When it comes to who voters would prefer control Congress in these states the GOP actually is ahead. Most analysis ignores this facet under the inference Trump supported nominees are particularly toxic compared to normal Republicans and that is why they are behind (except history tells us legislative control preference predates head to head results, not the other way around).
More ominously for Democrats was a Gallup poll which found Republicans actually were a larger share of voters in the country than Democrats. This has only happened twice and both times it predated a wave. Further, in survey after survey, the issue landscape favors the GOP. While abortion does generally rank as a top three to five issue and Democrats have a commanding lead on the issue, the economy and crime continually rank as the top two and Republicans dominate.
This makes sense and all points to the GOP doing well.
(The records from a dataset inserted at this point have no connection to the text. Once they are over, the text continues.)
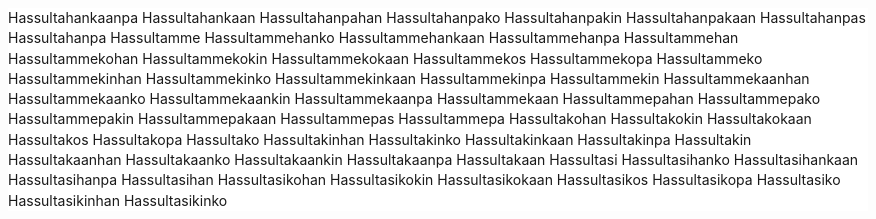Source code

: Hassultahankaanpa
Hassultahankaan
Hassultahanpahan
Hassultahanpako
Hassultahanpakin
Hassultahanpakaan
Hassultahanpas
Hassultahanpa
Hassultamme
Hassultammehanko
Hassultammehankaan
Hassultammehanpa
Hassultammehan
Hassultammekohan
Hassultammekokin
Hassultammekokaan
Hassultammekos
Hassultammekopa
Hassultammeko
Hassultammekinhan
Hassultammekinko
Hassultammekinkaan
Hassultammekinpa
Hassultammekin
Hassultammekaanhan
Hassultammekaanko
Hassultammekaankin
Hassultammekaanpa
Hassultammekaan
Hassultammepahan
Hassultammepako
Hassultammepakin
Hassultammepakaan
Hassultammepas
Hassultammepa
Hassultakohan
Hassultakokin
Hassultakokaan
Hassultakos
Hassultakopa
Hassultako
Hassultakinhan
Hassultakinko
Hassultakinkaan
Hassultakinpa
Hassultakin
Hassultakaanhan
Hassultakaanko
Hassultakaankin
Hassultakaanpa
Hassultakaan
Hassultasi
Hassultasihanko
Hassultasihankaan
Hassultasihanpa
Hassultasihan
Hassultasikohan
Hassultasikokin
Hassultasikokaan
Hassultasikos
Hassultasikopa
Hassultasiko
Hassultasikinhan
Hassultasikinko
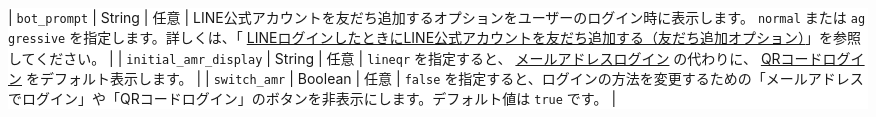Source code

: | `bot_prompt`             | String  | 任意 | LINE公式アカウントを友だち追加するオプションをユーザーのログイン時に表示します。 `normal` または `aggressive` を指定します。詳しくは、「 [LINEログインしたときにLINE公式アカウントを友だち追加する（友だち追加オプション）](https://developers.line.biz/ja/docs/line-login/link-a-bot/)」を参照してください。                                                                                                                                                                                                                                                                                                                                                                                                                                                                                                                                                                                                                                                                                                                                                                                                                                                                                                                                                                                                                                                                                                                                                                                                                                                                                                                                                                                                                                                                                                                            |
| `initial_amr_display`    | String  | 任意 | `lineqr` を指定すると、 [メールアドレスログイン](https://developers.line.biz/ja/docs/line-login/integrate-line-login/#mail-or-qrcode-login) の代わりに、 [QRコードログイン](https://developers.line.biz/ja/docs/line-login/integrate-line-login/#mail-or-qrcode-login) をデフォルト表示します。                                                                                                                                                                                                                                                                                                                                                                                                                                                                                                                                                                                                                                                                                                                                                                                                                                                                                                                                                                                                                                                                                                                                                                                                                                                                                                                                                                                                                                                                                                                                          |
| `switch_amr`             | Boolean | 任意 | `false` を指定すると、ログインの方法を変更するための「メールアドレスでログイン」や「QRコードログイン」のボタンを非表示にします。デフォルト値は `true` です。                                                                                                                                                                                                                                                                                                                                                                                                                                                                                                                                                                                                                                                                                                                                                                                                                                                                                                                                                                                                                                                                                                                                                                                                                                                                                                                                                                                                                                                                                                                                                                                                                                                                             |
Not even FiveThirtyEight can debate the GOP is favored in the House because of these factors. Somehow the Senate is different (don’t get me started on their models).
But, looping back to the beginning of the article, what Enten noted in 2021 is still prevalent. In both Arizona and Pennsylvania’s Senate races, contests the GOP needs to win to gain a Senate majority, Democrats narrowly leads. But, the surveys show undecided voters solidly disapprove of the President. This means they either sit out the midterms or vote against the President’s party’s candidate.
This facet, noted last year, continues to be ignored. Ditto in contests like North Carolina, where sparse polling has shown a tied race but both candidates mired in the low 40s. That would be great, except for the fact the President is well below majority approval in the state and undecided voters disapprove of the President. Yet, Democrats are debating whether to throw money into the contest.
Whether this portends a red wave, a red ripple, or Democrats defying expectations remains to be seen. But it should not be ignored. Yet, it is. What is making Democrats lead or look competitive in the Senate is based on undecided voters who majority disapprove of the President. That is not a strong basis to maintain a Senate majority or have a relevant minority in the House.